▸ Task item
Copy out each line of the listing below in which the string "Cheat" occurs.

++++

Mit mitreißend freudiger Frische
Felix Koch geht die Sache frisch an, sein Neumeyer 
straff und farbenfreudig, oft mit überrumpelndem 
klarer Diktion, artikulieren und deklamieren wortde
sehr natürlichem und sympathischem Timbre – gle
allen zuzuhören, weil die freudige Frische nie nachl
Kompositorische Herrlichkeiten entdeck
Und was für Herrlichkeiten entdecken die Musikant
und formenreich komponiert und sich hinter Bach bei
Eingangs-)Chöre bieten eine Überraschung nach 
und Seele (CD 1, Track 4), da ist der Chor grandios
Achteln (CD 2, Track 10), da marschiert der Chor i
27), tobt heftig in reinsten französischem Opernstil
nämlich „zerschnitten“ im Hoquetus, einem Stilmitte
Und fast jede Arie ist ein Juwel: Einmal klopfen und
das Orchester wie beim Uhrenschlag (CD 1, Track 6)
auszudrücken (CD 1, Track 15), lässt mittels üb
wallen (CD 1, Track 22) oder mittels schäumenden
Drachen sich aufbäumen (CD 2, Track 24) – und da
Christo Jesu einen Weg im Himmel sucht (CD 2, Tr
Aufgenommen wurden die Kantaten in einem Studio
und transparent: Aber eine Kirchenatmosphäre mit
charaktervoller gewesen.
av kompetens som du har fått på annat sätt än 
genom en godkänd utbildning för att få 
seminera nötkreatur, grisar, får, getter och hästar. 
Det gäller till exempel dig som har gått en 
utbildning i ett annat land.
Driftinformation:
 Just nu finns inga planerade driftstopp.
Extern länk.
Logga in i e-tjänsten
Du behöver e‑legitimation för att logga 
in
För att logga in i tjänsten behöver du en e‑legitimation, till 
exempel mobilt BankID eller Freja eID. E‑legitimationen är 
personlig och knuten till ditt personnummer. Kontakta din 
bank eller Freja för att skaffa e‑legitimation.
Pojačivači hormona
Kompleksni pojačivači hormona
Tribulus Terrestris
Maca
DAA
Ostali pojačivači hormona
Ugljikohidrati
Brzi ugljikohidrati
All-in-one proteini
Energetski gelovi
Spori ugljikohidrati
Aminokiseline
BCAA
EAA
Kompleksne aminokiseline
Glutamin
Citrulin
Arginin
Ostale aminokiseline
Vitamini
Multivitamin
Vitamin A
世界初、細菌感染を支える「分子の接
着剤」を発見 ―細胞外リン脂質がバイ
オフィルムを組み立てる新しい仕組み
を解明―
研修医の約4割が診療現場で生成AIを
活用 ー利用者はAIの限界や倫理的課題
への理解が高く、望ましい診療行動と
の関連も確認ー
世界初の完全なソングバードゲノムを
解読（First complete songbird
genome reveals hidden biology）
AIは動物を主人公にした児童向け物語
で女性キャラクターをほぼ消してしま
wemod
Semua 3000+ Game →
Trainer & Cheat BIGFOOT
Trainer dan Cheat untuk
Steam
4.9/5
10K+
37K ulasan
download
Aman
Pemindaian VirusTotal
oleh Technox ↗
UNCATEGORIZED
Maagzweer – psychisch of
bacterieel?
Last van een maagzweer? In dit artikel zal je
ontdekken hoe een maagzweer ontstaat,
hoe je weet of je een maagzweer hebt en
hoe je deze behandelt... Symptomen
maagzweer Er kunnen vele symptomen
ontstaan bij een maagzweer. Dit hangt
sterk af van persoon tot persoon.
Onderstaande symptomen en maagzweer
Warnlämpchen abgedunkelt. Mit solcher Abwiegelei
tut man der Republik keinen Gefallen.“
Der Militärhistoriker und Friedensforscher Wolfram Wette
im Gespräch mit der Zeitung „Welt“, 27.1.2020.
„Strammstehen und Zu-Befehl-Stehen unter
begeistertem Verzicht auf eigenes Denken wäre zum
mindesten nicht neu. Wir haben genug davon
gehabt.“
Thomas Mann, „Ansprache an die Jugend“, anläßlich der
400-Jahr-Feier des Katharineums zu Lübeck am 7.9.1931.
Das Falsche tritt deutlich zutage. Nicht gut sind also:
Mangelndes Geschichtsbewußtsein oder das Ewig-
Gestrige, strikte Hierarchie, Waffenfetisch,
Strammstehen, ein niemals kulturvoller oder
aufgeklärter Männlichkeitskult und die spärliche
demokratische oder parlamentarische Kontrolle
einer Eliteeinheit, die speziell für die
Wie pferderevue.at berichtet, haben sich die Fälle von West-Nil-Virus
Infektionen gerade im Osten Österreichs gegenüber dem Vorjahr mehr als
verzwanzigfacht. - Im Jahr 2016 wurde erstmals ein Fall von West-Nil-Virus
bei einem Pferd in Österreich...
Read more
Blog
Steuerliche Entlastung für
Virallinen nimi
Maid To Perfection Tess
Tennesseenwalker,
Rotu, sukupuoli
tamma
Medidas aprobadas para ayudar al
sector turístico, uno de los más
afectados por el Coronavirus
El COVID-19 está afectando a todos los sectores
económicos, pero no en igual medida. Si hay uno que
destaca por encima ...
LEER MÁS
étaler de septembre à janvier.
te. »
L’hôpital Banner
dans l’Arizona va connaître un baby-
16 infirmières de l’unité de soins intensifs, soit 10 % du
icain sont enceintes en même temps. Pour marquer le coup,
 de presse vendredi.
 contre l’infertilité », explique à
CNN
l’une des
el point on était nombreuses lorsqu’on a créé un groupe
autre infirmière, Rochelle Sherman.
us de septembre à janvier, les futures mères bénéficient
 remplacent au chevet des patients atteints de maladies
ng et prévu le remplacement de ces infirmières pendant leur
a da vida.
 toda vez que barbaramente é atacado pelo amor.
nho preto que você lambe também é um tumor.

++++

▸ Answer to the exercise
Trainer & Cheat BIGFOOT
Trainer dan Cheat untuk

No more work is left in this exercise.